_Try it:_
Repeat the lines that follow, from the very first one through the line containing "Submitted information is confidential and", including both, with every character unchanged.

_Data for this task:_
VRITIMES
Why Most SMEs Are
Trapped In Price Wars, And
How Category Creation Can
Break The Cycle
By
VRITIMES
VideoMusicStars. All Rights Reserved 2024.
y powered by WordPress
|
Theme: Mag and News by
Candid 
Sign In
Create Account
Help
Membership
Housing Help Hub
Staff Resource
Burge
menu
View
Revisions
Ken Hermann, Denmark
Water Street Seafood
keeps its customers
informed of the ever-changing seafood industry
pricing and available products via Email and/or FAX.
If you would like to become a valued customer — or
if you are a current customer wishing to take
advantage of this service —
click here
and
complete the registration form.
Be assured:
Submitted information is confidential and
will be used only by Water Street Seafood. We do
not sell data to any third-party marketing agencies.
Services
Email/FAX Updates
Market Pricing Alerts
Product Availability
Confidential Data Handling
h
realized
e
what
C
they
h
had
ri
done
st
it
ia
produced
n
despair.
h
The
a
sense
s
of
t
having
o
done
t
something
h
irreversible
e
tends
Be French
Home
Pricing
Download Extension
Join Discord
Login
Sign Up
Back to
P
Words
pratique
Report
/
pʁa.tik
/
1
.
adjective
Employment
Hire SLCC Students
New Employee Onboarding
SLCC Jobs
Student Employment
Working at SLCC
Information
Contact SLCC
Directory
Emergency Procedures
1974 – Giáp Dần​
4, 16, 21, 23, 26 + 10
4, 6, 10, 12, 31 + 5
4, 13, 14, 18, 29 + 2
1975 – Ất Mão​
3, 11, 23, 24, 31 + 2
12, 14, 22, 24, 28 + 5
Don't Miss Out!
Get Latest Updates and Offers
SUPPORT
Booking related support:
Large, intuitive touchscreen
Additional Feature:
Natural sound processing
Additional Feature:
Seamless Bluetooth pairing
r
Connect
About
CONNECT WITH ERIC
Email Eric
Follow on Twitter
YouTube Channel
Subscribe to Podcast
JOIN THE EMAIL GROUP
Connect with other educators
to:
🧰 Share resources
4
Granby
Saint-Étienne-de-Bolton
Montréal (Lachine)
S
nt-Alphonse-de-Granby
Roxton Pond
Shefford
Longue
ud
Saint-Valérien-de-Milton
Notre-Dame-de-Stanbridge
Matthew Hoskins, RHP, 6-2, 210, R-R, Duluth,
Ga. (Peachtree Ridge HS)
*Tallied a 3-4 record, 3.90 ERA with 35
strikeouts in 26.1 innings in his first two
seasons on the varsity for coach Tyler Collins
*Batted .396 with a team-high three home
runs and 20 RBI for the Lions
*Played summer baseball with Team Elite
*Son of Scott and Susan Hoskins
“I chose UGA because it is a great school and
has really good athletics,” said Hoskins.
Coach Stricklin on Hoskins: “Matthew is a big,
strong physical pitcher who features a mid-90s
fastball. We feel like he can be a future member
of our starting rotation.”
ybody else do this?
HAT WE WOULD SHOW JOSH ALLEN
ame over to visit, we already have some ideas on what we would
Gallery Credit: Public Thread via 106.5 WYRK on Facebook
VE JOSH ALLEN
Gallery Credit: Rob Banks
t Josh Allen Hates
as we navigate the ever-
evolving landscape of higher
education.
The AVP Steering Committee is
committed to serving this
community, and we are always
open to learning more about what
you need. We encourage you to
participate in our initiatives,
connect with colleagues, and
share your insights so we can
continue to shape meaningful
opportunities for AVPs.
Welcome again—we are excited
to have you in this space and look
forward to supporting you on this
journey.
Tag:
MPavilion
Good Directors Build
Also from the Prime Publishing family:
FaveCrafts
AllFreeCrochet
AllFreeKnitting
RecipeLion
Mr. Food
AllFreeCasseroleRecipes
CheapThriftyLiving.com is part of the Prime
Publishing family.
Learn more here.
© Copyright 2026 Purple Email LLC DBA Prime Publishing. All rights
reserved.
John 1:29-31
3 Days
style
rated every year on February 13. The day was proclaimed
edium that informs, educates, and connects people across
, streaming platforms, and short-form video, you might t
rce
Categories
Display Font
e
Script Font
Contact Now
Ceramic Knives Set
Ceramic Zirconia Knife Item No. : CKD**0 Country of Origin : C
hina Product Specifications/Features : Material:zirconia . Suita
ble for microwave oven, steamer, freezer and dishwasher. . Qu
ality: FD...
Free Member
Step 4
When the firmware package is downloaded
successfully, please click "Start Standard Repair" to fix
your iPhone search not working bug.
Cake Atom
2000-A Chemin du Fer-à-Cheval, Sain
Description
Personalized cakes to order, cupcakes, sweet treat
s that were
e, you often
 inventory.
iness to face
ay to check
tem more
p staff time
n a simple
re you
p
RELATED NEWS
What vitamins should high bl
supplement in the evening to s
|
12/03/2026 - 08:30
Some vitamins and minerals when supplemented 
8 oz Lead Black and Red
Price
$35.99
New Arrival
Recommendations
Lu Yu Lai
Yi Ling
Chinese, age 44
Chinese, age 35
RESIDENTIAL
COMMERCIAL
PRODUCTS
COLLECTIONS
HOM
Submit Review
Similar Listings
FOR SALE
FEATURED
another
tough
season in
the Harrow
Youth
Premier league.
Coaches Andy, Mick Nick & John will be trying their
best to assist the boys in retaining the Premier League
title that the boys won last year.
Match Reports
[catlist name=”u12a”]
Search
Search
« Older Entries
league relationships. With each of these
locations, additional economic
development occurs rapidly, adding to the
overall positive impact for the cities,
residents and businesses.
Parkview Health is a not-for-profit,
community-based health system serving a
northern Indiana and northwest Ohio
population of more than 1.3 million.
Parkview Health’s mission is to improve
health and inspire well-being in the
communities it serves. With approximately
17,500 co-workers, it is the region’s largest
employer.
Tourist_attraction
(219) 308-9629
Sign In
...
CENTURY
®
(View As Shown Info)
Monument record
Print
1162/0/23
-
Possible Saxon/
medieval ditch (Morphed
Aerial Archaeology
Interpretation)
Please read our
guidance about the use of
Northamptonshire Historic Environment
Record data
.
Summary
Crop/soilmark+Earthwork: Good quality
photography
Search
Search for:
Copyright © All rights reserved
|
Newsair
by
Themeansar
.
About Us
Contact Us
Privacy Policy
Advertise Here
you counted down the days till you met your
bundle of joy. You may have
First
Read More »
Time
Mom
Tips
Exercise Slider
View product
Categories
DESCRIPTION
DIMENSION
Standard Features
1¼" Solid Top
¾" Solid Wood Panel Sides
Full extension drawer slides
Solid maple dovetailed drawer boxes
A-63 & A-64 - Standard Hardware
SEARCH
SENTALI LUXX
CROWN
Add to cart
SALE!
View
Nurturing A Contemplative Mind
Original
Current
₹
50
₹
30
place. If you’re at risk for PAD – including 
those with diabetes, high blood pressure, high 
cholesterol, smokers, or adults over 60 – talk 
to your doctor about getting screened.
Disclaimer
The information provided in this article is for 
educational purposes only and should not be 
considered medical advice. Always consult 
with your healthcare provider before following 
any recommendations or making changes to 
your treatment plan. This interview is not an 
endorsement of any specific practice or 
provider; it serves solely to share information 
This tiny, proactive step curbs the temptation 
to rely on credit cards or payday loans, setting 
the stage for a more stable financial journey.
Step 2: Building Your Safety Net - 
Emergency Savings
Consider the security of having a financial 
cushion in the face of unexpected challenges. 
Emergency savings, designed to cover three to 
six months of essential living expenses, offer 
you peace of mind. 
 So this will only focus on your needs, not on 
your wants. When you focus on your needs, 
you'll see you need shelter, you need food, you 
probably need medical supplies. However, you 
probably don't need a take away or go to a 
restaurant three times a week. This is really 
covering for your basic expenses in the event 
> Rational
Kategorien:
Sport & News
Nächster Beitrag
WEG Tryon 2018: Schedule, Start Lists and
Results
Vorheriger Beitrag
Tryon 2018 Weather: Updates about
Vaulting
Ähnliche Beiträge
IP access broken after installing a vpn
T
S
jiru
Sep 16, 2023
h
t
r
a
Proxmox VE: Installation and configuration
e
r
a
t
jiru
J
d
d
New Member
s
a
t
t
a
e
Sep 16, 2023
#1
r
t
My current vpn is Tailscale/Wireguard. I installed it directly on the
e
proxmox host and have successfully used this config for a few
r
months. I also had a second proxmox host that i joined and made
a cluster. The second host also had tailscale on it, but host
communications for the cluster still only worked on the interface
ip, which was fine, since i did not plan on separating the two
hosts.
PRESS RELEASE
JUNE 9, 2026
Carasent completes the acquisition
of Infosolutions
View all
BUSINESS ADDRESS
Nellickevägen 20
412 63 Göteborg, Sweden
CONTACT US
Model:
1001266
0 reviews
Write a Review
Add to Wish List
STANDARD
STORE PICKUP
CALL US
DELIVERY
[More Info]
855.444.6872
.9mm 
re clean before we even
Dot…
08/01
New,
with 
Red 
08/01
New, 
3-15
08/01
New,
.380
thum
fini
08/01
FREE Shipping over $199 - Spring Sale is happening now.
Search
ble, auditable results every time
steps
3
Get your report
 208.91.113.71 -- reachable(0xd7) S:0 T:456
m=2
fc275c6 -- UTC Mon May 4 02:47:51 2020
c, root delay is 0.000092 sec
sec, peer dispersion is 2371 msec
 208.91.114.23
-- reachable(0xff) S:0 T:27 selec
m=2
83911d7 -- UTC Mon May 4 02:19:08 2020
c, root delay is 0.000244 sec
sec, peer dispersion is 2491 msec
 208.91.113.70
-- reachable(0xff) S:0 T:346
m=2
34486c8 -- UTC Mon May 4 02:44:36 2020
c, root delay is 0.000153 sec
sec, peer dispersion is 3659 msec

_Answer for the task:_
VRITIMES
Why Most SMEs Are
Trapped In Price Wars, And
How Category Creation Can
Break The Cycle
By
VRITIMES
VideoMusicStars. All Rights Reserved 2024.
y powered by WordPress
|
Theme: Mag and News by
Candid 
Sign In
Create Account
Help
Membership
Housing Help Hub
Staff Resource
Burge
menu
View
Revisions
Ken Hermann, Denmark
Water Street Seafood
keeps its customers
informed of the ever-changing seafood industry
pricing and available products via Email and/or FAX.
If you would like to become a valued customer — or
if you are a current customer wishing to take
advantage of this service —
click here
and
complete the registration form.
Be assured:
Submitted information is confidential and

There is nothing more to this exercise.